David Belasco and John Luther Long scored a success with their collaboration on their one-act Madame Butterfly (1900), leading Belasco to suggest they work together on a full-length play with a Japanese setting. The resulting five-act tragedy, The Darling of the Gods, opened on 3 December 1902 at the Belasco Theatre for 182 performances, and the Belasco-Long collaboration continued with Adrea (1905). The Darling of the Gods, a fantastic play of enduring love across time, was considered contrived by critics, but it was popular with audiences for its exotic setting and the visual splendor and realism typical of Belasco.
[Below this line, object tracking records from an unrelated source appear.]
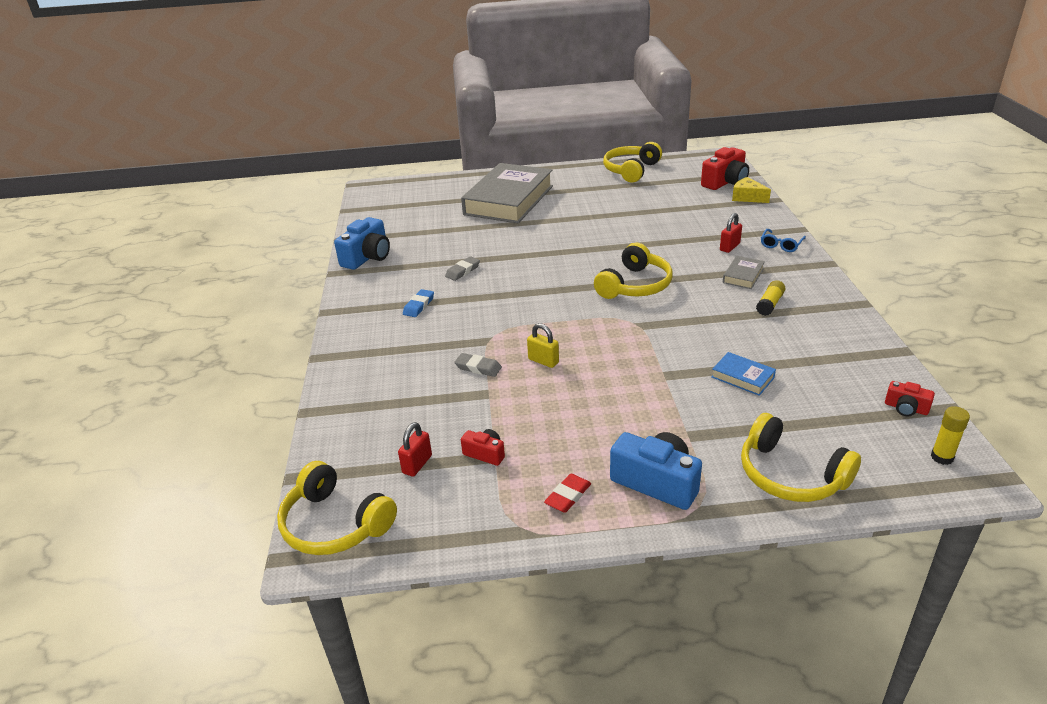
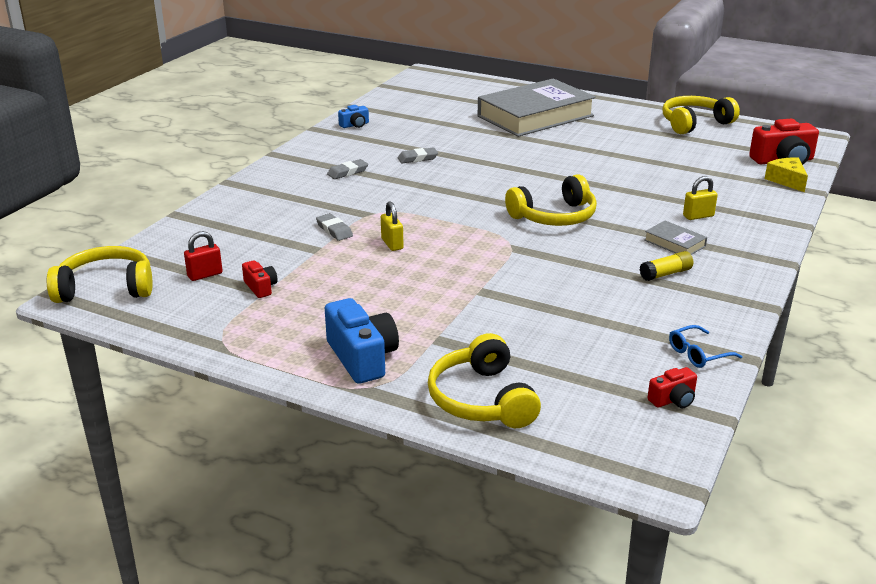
camera: 30 degrees right, 5 degrees down
yellow headphones [277,461,397,555] -> yellow headphones turned 105 degrees clockwise [47,246,152,303]
blue camera [334,217,390,270] -> blue camera [338,105,369,128], size x0.52
blue eraser [403,289,434,317] -> grey eraser [327,159,368,179]
red eraser [544,474,591,513] -> none
blue book [712,352,776,396] -> none
red padlock [720,213,742,253] -> yellow padlock [683,176,718,220]
grey book [723,256,765,289] -> grey book turned 75 degrees clockwise [644,221,707,255]
blue glasses [761,229,806,252] -> blue glasses moved to [669,325,742,368]
red camera [885,381,935,416] -> red camera turned 90 degrees counterclockwise [647,367,697,408]
yellow glue stick [931,406,970,465] -> none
The play focuses on the machinations of war minister Zakkuri to kill Prince Kara, a renegade outlaw who has gained the favor of Prince Saigon of Tosan for saving his daughter from death. Kara and Saigon's daughter, Princess Yo-San, fall in love, but when Zakkuri attempts to have Kara assassinated, Yo-San hides him for 40 days. This liaison is idyllic, but Kara is obliged to return to his band of outlaws. He is captured and when Yo-San goes to Zakkuri to plead for his life, Zakkhuri attempts to make her his mistress. Yo-San rejects him and Kara is killed after pledging to meet her in a thousand years in the First White Heaven. Yo-San commits suicide and after a thousand years passes they meet in the other world. The cast included George Arliss as Zakkuri and Blanche Bates as the tragic Yo-San.
The Historical Dictionary of the American Theater. James Fisher.